- [TAREA A REALIZAR]
Sigue escribiendo el texto sobre el calendario romano a partir de su última línea, «Juegos de poder con el año romano».

Un día como hoy: El calendario romano en juego
El 28 de junio en la Roma republicana no siempre era 28 de junio. El calendario era un juguete político: las fechas se estiraban, encogían o cambiaban según el capricho de un sacerdote.

Anton Raphael Mengs — "Johann Joachim Winckelmann (1717–1768)" (ca. 1777), public domain
El calendario como arma política.
Un 28 de junio, la mayoría de los romanos modernos ni reconocerían la fecha. Antes de Julio César, el calendario romano era tan poco fiable que los meses se manipulaban para fines políticos. Los sacerdotes controlaban el tiempo—y con él, las elecciones, los juicios, hasta el precio del pan.
Juegos de poder con el año romano.

- [ENTRADAS EXTRAÍDAS]
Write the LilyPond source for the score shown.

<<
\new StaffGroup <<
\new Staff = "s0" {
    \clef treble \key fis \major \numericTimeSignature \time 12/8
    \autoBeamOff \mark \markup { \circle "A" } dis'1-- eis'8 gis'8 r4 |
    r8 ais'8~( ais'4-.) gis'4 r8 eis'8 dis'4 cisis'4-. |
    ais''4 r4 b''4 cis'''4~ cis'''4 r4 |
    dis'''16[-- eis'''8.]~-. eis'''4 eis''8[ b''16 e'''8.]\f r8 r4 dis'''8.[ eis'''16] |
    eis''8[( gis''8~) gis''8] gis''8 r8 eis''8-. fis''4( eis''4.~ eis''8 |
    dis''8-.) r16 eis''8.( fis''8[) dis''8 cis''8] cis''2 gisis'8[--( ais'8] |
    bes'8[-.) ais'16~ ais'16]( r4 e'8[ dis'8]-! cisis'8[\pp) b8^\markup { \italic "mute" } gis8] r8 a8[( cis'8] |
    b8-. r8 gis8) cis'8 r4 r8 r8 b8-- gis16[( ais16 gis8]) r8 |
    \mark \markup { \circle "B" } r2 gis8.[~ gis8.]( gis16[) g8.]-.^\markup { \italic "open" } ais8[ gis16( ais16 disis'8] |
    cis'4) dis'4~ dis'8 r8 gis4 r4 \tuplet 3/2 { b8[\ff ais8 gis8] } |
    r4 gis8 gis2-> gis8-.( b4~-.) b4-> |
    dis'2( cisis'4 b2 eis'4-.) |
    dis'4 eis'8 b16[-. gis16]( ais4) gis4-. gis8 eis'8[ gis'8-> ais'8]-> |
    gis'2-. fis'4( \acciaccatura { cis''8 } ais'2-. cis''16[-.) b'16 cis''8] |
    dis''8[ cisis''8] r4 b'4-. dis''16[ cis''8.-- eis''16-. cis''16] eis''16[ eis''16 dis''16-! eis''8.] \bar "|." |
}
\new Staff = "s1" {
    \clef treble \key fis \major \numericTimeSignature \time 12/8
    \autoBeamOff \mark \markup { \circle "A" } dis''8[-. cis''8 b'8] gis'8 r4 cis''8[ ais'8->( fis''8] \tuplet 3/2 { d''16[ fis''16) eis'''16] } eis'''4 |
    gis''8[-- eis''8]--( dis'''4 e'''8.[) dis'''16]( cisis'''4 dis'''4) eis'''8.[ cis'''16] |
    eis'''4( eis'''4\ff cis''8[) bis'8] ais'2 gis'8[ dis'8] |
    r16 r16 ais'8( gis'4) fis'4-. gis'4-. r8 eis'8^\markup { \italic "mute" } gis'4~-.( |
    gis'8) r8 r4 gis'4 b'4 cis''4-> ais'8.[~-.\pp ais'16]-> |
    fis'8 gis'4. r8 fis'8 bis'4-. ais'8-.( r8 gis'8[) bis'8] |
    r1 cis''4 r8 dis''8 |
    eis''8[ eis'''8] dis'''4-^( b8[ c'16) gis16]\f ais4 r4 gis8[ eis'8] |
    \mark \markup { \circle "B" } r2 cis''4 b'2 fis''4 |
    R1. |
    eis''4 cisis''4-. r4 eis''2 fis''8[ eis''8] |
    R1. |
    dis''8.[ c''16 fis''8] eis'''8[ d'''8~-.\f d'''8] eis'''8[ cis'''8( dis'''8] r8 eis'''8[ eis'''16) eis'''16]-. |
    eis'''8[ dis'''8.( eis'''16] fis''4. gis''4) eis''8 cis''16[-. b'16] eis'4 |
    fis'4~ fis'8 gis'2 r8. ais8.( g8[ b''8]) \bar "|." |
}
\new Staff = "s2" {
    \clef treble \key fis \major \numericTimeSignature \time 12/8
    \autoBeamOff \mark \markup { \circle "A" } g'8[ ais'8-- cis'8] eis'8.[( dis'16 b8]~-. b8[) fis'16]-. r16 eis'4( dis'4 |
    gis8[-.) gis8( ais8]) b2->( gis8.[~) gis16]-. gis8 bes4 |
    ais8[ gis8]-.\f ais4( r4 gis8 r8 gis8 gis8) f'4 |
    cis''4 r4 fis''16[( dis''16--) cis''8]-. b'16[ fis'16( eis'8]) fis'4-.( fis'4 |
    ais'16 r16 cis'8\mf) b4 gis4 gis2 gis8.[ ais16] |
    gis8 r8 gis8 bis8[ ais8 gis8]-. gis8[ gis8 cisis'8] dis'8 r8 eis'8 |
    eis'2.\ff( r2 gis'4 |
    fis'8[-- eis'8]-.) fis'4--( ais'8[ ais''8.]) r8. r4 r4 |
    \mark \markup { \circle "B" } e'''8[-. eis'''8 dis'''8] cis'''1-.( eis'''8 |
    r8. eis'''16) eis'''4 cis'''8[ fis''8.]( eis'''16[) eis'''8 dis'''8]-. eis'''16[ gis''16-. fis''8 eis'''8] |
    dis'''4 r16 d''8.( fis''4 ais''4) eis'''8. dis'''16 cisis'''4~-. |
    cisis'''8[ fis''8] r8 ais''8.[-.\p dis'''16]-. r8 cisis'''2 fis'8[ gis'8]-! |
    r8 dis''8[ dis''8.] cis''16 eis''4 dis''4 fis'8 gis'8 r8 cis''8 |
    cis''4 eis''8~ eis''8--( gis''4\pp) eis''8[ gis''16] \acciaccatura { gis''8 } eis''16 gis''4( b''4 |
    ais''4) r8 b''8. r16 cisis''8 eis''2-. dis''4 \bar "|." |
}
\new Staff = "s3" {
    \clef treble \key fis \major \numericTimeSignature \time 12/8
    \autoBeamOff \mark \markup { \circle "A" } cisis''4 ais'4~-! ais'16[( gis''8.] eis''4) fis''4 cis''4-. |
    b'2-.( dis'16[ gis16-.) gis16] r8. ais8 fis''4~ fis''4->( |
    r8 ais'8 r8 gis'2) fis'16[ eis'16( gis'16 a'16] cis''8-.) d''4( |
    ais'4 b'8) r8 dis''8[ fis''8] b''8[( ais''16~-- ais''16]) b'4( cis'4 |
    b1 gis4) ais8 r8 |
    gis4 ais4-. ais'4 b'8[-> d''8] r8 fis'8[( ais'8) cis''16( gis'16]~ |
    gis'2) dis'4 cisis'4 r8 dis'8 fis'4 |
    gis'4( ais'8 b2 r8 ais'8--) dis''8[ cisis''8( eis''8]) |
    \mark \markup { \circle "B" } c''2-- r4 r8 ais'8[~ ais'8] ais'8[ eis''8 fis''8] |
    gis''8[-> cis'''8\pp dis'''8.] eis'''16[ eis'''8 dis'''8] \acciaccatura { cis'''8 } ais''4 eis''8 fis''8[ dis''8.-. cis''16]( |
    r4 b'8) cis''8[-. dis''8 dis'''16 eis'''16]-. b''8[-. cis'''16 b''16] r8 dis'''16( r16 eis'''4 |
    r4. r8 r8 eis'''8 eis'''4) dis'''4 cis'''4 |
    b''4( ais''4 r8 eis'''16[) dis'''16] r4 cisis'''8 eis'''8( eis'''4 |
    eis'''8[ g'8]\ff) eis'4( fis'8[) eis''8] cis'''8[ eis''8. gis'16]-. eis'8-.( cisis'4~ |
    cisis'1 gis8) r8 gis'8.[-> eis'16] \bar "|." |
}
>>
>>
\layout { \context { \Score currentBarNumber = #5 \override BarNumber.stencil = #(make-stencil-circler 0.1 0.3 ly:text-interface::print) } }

- [RESULTADO DEL EJERCICIO]
Los pontífices podían meter o quitar días, alargando el mandato de un magistrado o recortando el de un rival. Esta confusión mantenía a la élite en el poder y al resto adivinando. ¿El resultado? Un año que a veces se descarrilaba tanto que las fiestas de la cosecha caían en pleno invierno.
Julio César pone orden en el caos.
En el 46 a.C., César impuso orden con el calendario juliano. Por primera vez, el 28 de junio tenía un significado fijo—al menos mientras los emperadores respetaran las reglas.
Antes de la reforma de Julio César, el año romano era impredecible—y tener el control del calendario era tener el destino de la República en la mano.